The U.S. government’s cybersecurity agency recently rejected requests from senior Department of Homeland Security officials to share private companies’ confidential information, two people familiar with the matter told POLITICO, in the latest dust-up between the cyber agency and Trump administration appointees.
The requests from DHS Assistant Secretary for Public Affairs Alexei Woltornist set off alarm bells inside the Cybersecurity and Infrastructure Security Agency, a component of DHS, because the agency sees protecting its partners’ information as key to maintaining productive relationships with them, one of the people said.
CISA has been helping to lead the investigation into the wide-ranging SolarWinds hacking campaign, which compromised numerous federal agencies and corporate networks. That campaign was "likely Russian in origin,” CISA said in a joint statement Tuesday with the FBI, the Office of the Director of National Intelligence and the NSA.
The cyber agency has also collided with President Donald Trump, who dismissed former CISA Director Chris Krebs after he debunked the president’s conspiracy theories about the election.
Woltornist wanted CISA to turn over information that businesses shared with the agency related to the SolarWinds campaign, according to the second person.
A DHS spokesperson confirmed that the department made the request but not that it involved SolarWinds.
“A request was made from DHS headquarters to CISA on all areas of critical infrastructure and the contractual steps taken by CISA to protect private sector information,” spokesperson Chase Jennings said. “With the scale of the recent cyber breach, information sharing on threats across the US government, while protecting contractual obligations, is a top priority of the department.

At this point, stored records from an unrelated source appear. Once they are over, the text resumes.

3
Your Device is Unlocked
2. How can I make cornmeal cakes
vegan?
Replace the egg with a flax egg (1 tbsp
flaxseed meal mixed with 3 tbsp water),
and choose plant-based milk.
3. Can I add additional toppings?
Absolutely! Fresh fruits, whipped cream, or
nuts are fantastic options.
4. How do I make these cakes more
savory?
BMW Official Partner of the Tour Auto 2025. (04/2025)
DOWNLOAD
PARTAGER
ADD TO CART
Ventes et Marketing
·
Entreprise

DHS headquarters is responsible for overseeing operational functions of all its components, including CISA.”
Technical data about cyber intrusions sometimes reveals proprietary information about the organization sharing it. When CISA solicits this information from businesses as part of its effort to understand cyber threats, it typically promises not to share confidential data with other agencies.

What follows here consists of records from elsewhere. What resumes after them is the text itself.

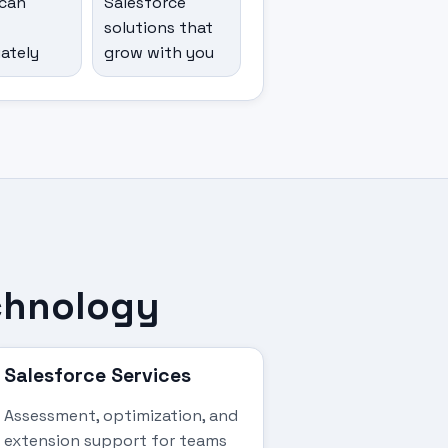
can
Salesforce
solutions that
ately
grow with you
echnology
Salesforce Services
Assessment, optimization, and
extension support for teams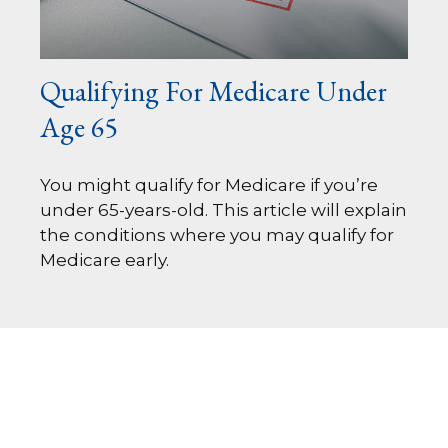
Qualifying For Medicare Under
Age 65
You might qualify for Medicare if you’re
under 65-years-old. This article will explain
the conditions where you may qualify for
Medicare early.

A CISA spokesperson, who insisted on anonymity to discuss internal matters, said that “CISA regularly shares operational information with DHS leadership” but did not address this specific request.
The dispute, first reported by The Wall Street Journal, ramped up the tensions between Trump loyalists inside the government and CISA, which earned the president’s ire by debunking the false claims of election fraud that he and his conservative allies promoted to discredit President-elect Joe Biden’s victory.

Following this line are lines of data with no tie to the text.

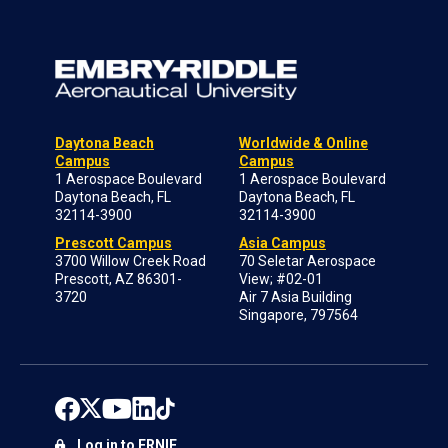
Daytona Beach
Worldwide & Online
Campus
Campus
1 Aerospace Boulevard
1 Aerospace Boulevard
Daytona Beach, FL
Daytona Beach, FL
32114-3900
32114-3900
Prescott Campus
Asia Campus
3700 Willow Creek Road
70 Seletar Aerospace
Prescott, AZ 86301-
View; #02-01
3720
Air 7 Asia Building
Singapore, 797564
Log in to ERNIE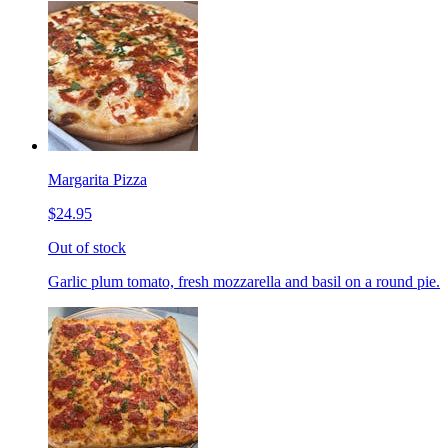
Margarita Pizza
$24.95
Out of stock
Garlic plum tomato, fresh mozzarella and basil on a round pie.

In addition to firing Krebs, the White House also forced out his deputy and another top CISA official. On Tuesday, the White House dismissed Sara Sendek, CISA’s director of public affairs, who joined the government alongside Krebs and worked closely with him to promote CISA’s election security work.
One of the people familiar with the matter linked Woltornist’s requests for confidential data with the friction that prompted Sendek’s ouster.
“Political leaders at DHS were trying to interfere with [CISA’s] operational relationships with private-sector partners,” this person said, “and I think that was the final straw.”